»»

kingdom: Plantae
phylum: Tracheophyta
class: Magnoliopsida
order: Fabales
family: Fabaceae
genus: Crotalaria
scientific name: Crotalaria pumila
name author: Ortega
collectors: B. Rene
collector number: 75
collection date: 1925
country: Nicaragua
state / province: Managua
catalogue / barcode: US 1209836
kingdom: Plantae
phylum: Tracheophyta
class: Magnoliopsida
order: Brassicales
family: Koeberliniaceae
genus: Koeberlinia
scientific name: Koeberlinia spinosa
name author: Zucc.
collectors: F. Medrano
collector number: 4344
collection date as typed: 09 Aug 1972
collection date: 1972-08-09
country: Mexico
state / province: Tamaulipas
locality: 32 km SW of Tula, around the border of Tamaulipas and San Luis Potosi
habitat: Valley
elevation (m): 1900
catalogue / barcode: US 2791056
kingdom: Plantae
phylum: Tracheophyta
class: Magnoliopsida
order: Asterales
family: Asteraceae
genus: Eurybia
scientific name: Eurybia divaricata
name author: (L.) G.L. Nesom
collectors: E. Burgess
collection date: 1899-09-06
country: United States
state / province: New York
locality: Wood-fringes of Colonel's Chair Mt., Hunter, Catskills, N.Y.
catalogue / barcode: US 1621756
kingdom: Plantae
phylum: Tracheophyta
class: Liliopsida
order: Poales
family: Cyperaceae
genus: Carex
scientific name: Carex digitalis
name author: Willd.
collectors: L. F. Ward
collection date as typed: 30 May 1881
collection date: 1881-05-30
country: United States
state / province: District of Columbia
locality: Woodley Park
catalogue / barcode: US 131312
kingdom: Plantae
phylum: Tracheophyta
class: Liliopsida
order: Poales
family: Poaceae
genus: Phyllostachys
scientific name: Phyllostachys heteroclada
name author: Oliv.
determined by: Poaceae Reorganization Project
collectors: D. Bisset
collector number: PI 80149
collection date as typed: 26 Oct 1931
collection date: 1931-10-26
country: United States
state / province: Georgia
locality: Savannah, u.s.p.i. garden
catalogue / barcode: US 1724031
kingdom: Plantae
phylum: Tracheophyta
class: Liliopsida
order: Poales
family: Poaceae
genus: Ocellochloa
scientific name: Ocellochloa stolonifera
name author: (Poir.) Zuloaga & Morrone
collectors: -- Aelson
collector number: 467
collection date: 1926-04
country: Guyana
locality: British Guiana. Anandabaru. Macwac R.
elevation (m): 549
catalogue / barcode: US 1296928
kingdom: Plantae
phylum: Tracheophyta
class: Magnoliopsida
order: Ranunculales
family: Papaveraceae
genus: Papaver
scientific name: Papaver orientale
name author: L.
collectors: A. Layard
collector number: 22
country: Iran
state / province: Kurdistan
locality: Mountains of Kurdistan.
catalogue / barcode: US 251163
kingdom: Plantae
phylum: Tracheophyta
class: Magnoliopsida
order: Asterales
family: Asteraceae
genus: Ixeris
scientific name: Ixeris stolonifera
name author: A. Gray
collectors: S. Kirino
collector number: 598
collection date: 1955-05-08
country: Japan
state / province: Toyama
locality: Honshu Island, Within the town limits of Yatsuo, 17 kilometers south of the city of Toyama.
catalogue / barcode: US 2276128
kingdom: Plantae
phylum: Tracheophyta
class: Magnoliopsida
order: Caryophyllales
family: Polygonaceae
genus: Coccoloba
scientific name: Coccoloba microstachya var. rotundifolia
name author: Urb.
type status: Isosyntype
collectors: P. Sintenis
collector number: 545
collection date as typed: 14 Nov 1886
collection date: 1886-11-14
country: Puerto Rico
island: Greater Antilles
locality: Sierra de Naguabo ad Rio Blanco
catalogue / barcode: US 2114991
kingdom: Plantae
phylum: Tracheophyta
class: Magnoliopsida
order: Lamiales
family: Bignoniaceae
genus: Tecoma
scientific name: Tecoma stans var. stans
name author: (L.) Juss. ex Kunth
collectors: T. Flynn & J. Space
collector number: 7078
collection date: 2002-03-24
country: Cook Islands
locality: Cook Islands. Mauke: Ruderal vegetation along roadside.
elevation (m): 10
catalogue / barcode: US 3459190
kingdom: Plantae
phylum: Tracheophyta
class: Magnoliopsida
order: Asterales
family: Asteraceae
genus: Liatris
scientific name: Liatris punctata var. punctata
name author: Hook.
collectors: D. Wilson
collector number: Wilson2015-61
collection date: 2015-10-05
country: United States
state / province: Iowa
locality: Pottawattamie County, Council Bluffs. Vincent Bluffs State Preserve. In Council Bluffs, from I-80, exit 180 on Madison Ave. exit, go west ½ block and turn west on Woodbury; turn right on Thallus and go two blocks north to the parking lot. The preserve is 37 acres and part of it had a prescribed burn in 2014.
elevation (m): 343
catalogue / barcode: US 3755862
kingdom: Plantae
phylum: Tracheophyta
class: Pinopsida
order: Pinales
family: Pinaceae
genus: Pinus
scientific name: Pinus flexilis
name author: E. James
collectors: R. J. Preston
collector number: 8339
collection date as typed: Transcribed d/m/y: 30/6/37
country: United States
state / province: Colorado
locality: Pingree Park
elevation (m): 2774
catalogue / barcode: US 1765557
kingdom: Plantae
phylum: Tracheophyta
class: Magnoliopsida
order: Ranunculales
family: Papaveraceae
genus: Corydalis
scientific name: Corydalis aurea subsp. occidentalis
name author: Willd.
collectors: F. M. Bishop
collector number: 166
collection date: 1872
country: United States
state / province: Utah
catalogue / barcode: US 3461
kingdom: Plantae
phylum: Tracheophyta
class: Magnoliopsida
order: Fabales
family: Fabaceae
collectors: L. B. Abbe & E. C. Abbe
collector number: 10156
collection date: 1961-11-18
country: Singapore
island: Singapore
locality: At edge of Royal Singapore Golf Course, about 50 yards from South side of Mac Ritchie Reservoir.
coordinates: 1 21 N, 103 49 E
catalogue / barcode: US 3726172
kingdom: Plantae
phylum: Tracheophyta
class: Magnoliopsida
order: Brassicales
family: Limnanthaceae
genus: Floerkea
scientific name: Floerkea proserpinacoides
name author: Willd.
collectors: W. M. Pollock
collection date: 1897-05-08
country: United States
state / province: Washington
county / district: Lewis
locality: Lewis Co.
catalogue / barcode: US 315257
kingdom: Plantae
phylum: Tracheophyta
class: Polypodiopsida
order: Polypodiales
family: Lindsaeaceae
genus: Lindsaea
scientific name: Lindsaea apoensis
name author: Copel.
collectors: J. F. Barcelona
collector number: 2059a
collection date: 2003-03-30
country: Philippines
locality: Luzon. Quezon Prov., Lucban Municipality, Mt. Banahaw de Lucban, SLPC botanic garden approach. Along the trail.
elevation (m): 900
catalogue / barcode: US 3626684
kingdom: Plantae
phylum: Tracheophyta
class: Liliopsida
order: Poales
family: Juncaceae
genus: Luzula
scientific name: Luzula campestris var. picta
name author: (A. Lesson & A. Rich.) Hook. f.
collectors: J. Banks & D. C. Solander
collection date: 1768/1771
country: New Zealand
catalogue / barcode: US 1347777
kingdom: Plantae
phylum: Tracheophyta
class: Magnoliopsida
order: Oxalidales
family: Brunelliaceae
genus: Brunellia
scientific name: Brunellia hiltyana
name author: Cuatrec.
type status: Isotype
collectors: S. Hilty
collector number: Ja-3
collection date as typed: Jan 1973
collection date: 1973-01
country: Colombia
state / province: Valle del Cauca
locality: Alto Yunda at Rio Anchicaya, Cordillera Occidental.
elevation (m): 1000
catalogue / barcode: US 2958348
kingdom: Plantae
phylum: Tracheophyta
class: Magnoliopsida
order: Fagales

««

**Required work**
Change "state / province" to "region" throughout all the records, and write the lines out again with nothing else altered.

**Response to the exercise**
kingdom: Plantae
phylum: Tracheophyta
class: Magnoliopsida
order: Fabales
family: Fabaceae
genus: Crotalaria
scientific name: Crotalaria pumila
name author: Ortega
collectors: B. Rene
collector number: 75
collection date: 1925
country: Nicaragua
region: Managua
catalogue / barcode: US 1209836
kingdom: Plantae
phylum: Tracheophyta
class: Magnoliopsida
order: Brassicales
family: Koeberliniaceae
genus: Koeberlinia
scientific name: Koeberlinia spinosa
name author: Zucc.
collectors: F. Medrano
collector number: 4344
collection date as typed: 09 Aug 1972
collection date: 1972-08-09
country: Mexico
region: Tamaulipas
locality: 32 km SW of Tula, around the border of Tamaulipas and San Luis Potosi
habitat: Valley
elevation (m): 1900
catalogue / barcode: US 2791056
kingdom: Plantae
phylum: Tracheophyta
class: Magnoliopsida
order: Asterales
family: Asteraceae
genus: Eurybia
scientific name: Eurybia divaricata
name author: (L.) G.L. Nesom
collectors: E. Burgess
collection date: 1899-09-06
country: United States
region: New York
locality: Wood-fringes of Colonel's Chair Mt., Hunter, Catskills, N.Y.
catalogue / barcode: US 1621756
kingdom: Plantae
phylum: Tracheophyta
class: Liliopsida
order: Poales
family: Cyperaceae
genus: Carex
scientific name: Carex digitalis
name author: Willd.
collectors: L. F. Ward
collection date as typed: 30 May 1881
collection date: 1881-05-30
country: United States
region: District of Columbia
locality: Woodley Park
catalogue / barcode: US 131312
kingdom: Plantae
phylum: Tracheophyta
class: Liliopsida
order: Poales
family: Poaceae
genus: Phyllostachys
scientific name: Phyllostachys heteroclada
name author: Oliv.
determined by: Poaceae Reorganization Project
collectors: D. Bisset
collector number: PI 80149
collection date as typed: 26 Oct 1931
collection date: 1931-10-26
country: United States
region: Georgia
locality: Savannah, u.s.p.i. garden
catalogue / barcode: US 1724031
kingdom: Plantae
phylum: Tracheophyta
class: Liliopsida
order: Poales
family: Poaceae
genus: Ocellochloa
scientific name: Ocellochloa stolonifera
name author: (Poir.) Zuloaga & Morrone
collectors: -- Aelson
collector number: 467
collection date: 1926-04
country: Guyana
locality: British Guiana. Anandabaru. Macwac R.
elevation (m): 549
catalogue / barcode: US 1296928
kingdom: Plantae
phylum: Tracheophyta
class: Magnoliopsida
order: Ranunculales
family: Papaveraceae
genus: Papaver
scientific name: Papaver orientale
name author: L.
collectors: A. Layard
collector number: 22
country: Iran
region: Kurdistan
locality: Mountains of Kurdistan.
catalogue / barcode: US 251163
kingdom: Plantae
phylum: Tracheophyta
class: Magnoliopsida
order: Asterales
family: Asteraceae
genus: Ixeris
scientific name: Ixeris stolonifera
name author: A. Gray
collectors: S. Kirino
collector number: 598
collection date: 1955-05-08
country: Japan
region: Toyama
locality: Honshu Island, Within the town limits of Yatsuo, 17 kilometers south of the city of Toyama.
catalogue / barcode: US 2276128
kingdom: Plantae
phylum: Tracheophyta
class: Magnoliopsida
order: Caryophyllales
family: Polygonaceae
genus: Coccoloba
scientific name: Coccoloba microstachya var. rotundifolia
name author: Urb.
type status: Isosyntype
collectors: P. Sintenis
collector number: 545
collection date as typed: 14 Nov 1886
collection date: 1886-11-14
country: Puerto Rico
island: Greater Antilles
locality: Sierra de Naguabo ad Rio Blanco
catalogue / barcode: US 2114991
kingdom: Plantae
phylum: Tracheophyta
class: Magnoliopsida
order: Lamiales
family: Bignoniaceae
genus: Tecoma
scientific name: Tecoma stans var. stans
name author: (L.) Juss. ex Kunth
collectors: T. Flynn & J. Space
collector number: 7078
collection date: 2002-03-24
country: Cook Islands
locality: Cook Islands. Mauke: Ruderal vegetation along roadside.
elevation (m): 10
catalogue / barcode: US 3459190
kingdom: Plantae
phylum: Tracheophyta
class: Magnoliopsida
order: Asterales
family: Asteraceae
genus: Liatris
scientific name: Liatris punctata var. punctata
name author: Hook.
collectors: D. Wilson
collector number: Wilson2015-61
collection date: 2015-10-05
country: United States
region: Iowa
locality: Pottawattamie County, Council Bluffs. Vincent Bluffs State Preserve. In Council Bluffs, from I-80, exit 180 on Madison Ave. exit, go west ½ block and turn west on Woodbury; turn right on Thallus and go two blocks north to the parking lot. The preserve is 37 acres and part of it had a prescribed burn in 2014.
elevation (m): 343
catalogue / barcode: US 3755862
kingdom: Plantae
phylum: Tracheophyta
class: Pinopsida
order: Pinales
family: Pinaceae
genus: Pinus
scientific name: Pinus flexilis
name author: E. James
collectors: R. J. Preston
collector number: 8339
collection date as typed: Transcribed d/m/y: 30/6/37
country: United States
region: Colorado
locality: Pingree Park
elevation (m): 2774
catalogue / barcode: US 1765557
kingdom: Plantae
phylum: Tracheophyta
class: Magnoliopsida
order: Ranunculales
family: Papaveraceae
genus: Corydalis
scientific name: Corydalis aurea subsp. occidentalis
name author: Willd.
collectors: F. M. Bishop
collector number: 166
collection date: 1872
country: United States
region: Utah
catalogue / barcode: US 3461
kingdom: Plantae
phylum: Tracheophyta
class: Magnoliopsida
order: Fabales
family: Fabaceae
collectors: L. B. Abbe & E. C. Abbe
collector number: 10156
collection date: 1961-11-18
country: Singapore
island: Singapore
locality: At edge of Royal Singapore Golf Course, about 50 yards from South side of Mac Ritchie Reservoir.
coordinates: 1 21 N, 103 49 E
catalogue / barcode: US 3726172
kingdom: Plantae
phylum: Tracheophyta
class: Magnoliopsida
order: Brassicales
family: Limnanthaceae
genus: Floerkea
scientific name: Floerkea proserpinacoides
name author: Willd.
collectors: W. M. Pollock
collection date: 1897-05-08
country: United States
region: Washington
county / district: Lewis
locality: Lewis Co.
catalogue / barcode: US 315257
kingdom: Plantae
phylum: Tracheophyta
class: Polypodiopsida
order: Polypodiales
family: Lindsaeaceae
genus: Lindsaea
scientific name: Lindsaea apoensis
name author: Copel.
collectors: J. F. Barcelona
collector number: 2059a
collection date: 2003-03-30
country: Philippines
locality: Luzon. Quezon Prov., Lucban Municipality, Mt. Banahaw de Lucban, SLPC botanic garden approach. Along the trail.
elevation (m): 900
catalogue / barcode: US 3626684
kingdom: Plantae
phylum: Tracheophyta
class: Liliopsida
order: Poales
family: Juncaceae
genus: Luzula
scientific name: Luzula campestris var. picta
name author: (A. Lesson & A. Rich.) Hook. f.
collectors: J. Banks & D. C. Solander
collection date: 1768/1771
country: New Zealand
catalogue / barcode: US 1347777
kingdom: Plantae
phylum: Tracheophyta
class: Magnoliopsida
order: Oxalidales
family: Brunelliaceae
genus: Brunellia
scientific name: Brunellia hiltyana
name author: Cuatrec.
type status: Isotype
collectors: S. Hilty
collector number: Ja-3
collection date as typed: Jan 1973
collection date: 1973-01
country: Colombia
region: Valle del Cauca
locality: Alto Yunda at Rio Anchicaya, Cordillera Occidental.
elevation (m): 1000
catalogue / barcode: US 2958348
kingdom: Plantae
phylum: Tracheophyta
class: Magnoliopsida
order: Fagales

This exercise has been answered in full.